Initially, the first taste was absolutely horrid; the wine seemed thin and had a
metallic taste. The wine was tried a few minutes later and had lost its
nastiness and whilst it did seem a little softer, there was no great difference
in the structure or the taste.
After eight seconds - simulating eight years old bottle age. The bouquet
showed blackberry, chocolate, aniseed, oak, it was definitely softer and rounder
than the control sample.
The tannins were still very firm, the acid still just as fresh but the
flavours seem to have integrated more than the control sample. Other
than softening slightly, there was no real difference and the structure between
the two wines still seemed very similar; i.e. fresh acid and pretty tight
tannins.
After twelve seconds - simulating twelve years old bottle age. The
bouquet was showing mainly black notes, blackberry, chocolate, and coffee but
still seemed tight.
On the palate, the acid still seemed just as fresh as the control sample and the
tannins just as firm, but somehow the CdV sample does seem a little bit more
mature, but definitely not 12 years worth. It has certainly impacted on the
flavour profile, but not the structure.
After twenty seconds - simulating twenty years old bottle age. This is
remarkable, the bouquet seems to be going the other way and has come back
towards the (un-aged) control sample with sawdust notes starting to re-emerge
and dominate.
Tannins are becoming very dusty but the acid is still fresh and whilst the
flavours seem to have integrated further they are not necessarily better.
In all honesty, I can't see this wine still being so good after 20 years, but in
the interests of fairness, I used a gadget for a further 10 seconds to see what
the wine would be like after a theoretical 30 years.
After thirty seconds - simulating thirty years old bottle age. The
bouquet became more brooding and was not showing much at all except for dusty
oak with fruit below; in some ways it had reverted back to being closer to the
original control sample.
On the palate, the flavour profile is still showing masses of primary fruit and
whilst the wine definitely does seem a little older there is no way its 30 years
worth.

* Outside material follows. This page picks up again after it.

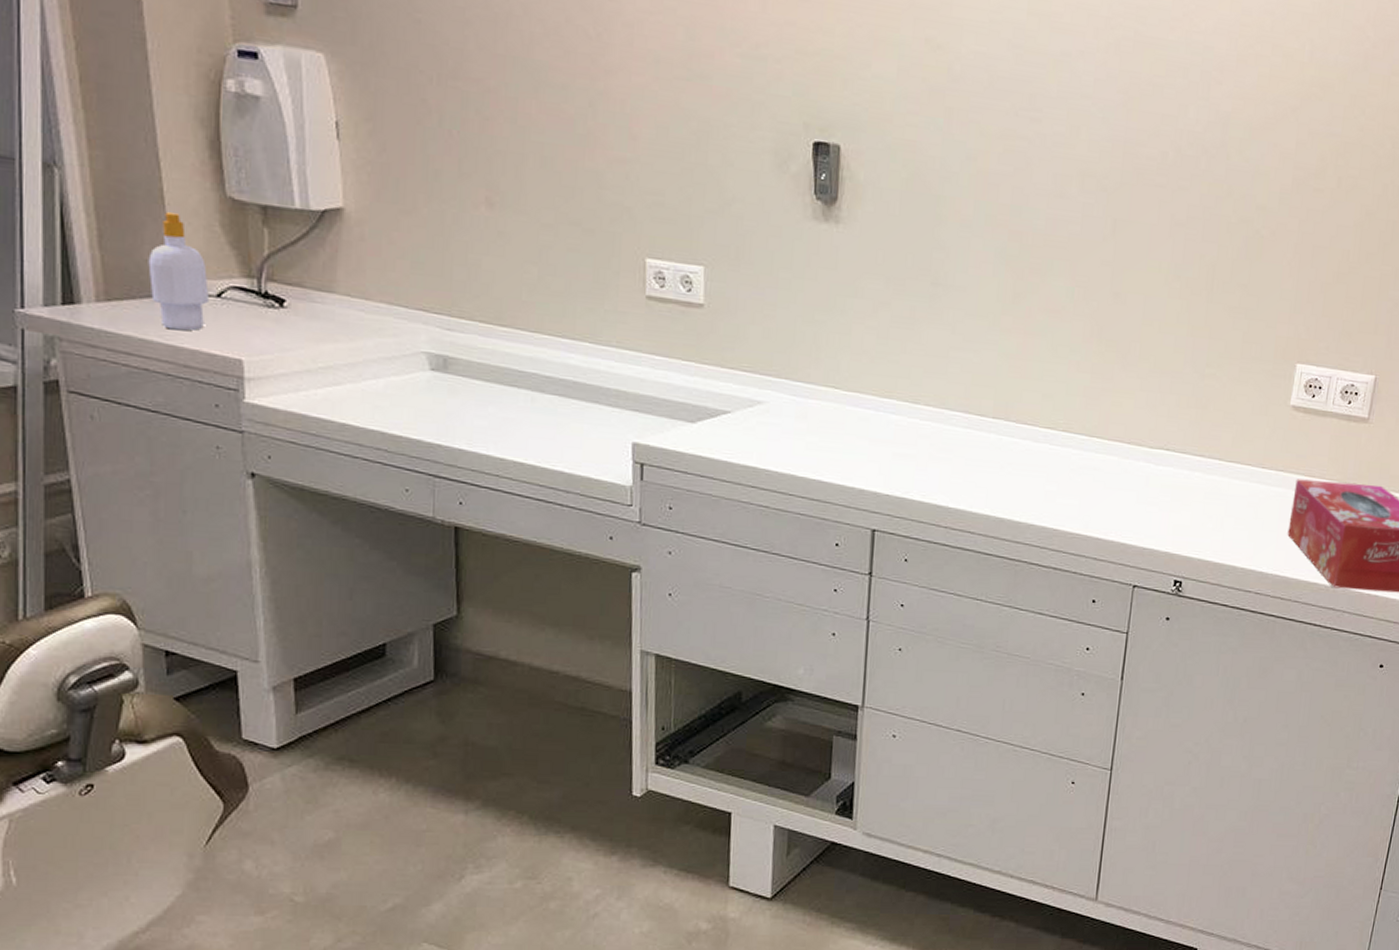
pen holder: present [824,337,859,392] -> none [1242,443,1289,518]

The acid is still fresh that the tannins are starting to show signs of
integration. An hour later, this sample was starting to fall apart.
So how does it stack up?
In the interests of being fair, I tried the device on a number of bottles of
wine and the results seemed not to be entirely consistent. Firstly, based on my
experience of projected drinking windows, my recommendations would be at odds
with the conclusions obtained using the device.
Based on my tests, there is absolutely no way that I could regard the one second
of immersion to equal one year of ageing potential as anything remotely
resembling an accurate guide; so as far as that goes, the device does not meet
its claim.
Based on the information obtained with the device, there is a reaction between
the device and the wine that “will advance the wine one year (per second)

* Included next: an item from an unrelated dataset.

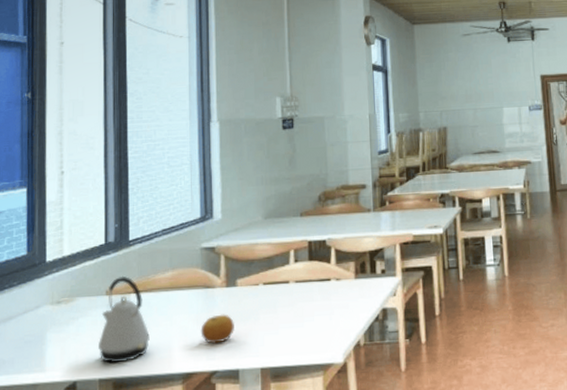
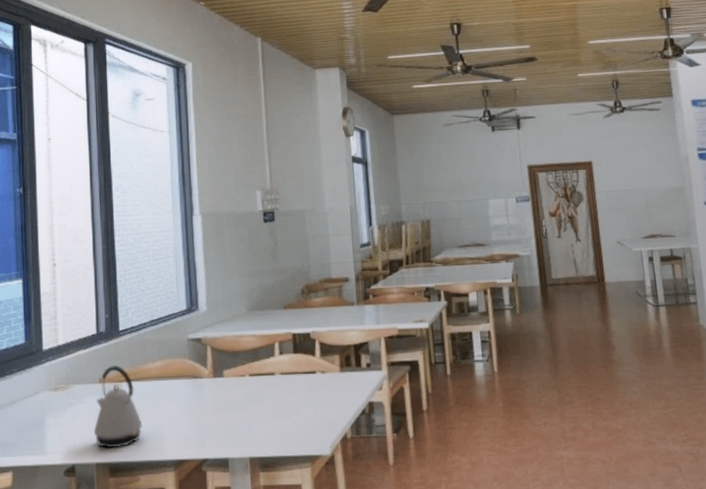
fruit: present [200,314,234,344] -> none [190,404,223,433]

on its oxidation-reduction curve (life), but to my way of thinking
this does not make sense, because oxidation and reduction are opposite ends of
the spectrum. Now just for a moment, lets assume the device “works” by a
chemical process which hyper quickly oxidises the wine; but, and it’s a very big
but, there is more to wine ageing than just causing an oxidative reaction.
Secondly, there is no doubt that at some test points the wine was changed but
from my perspective, and this is the important part, the wine was no more
enjoyable after it had been treated with the device.
The claim that “Clef Du Vin allows you to enjoy today the full potential of a
lay down wine, which would have otherwise waited for years” I found to be
completely unjustified.
It looks to me like it's just another wine gimmick, and at the price, an
expensive party trick. Novices will be impressed at how it changes the wine, but
in this case, changed does not necessarily mean improvement.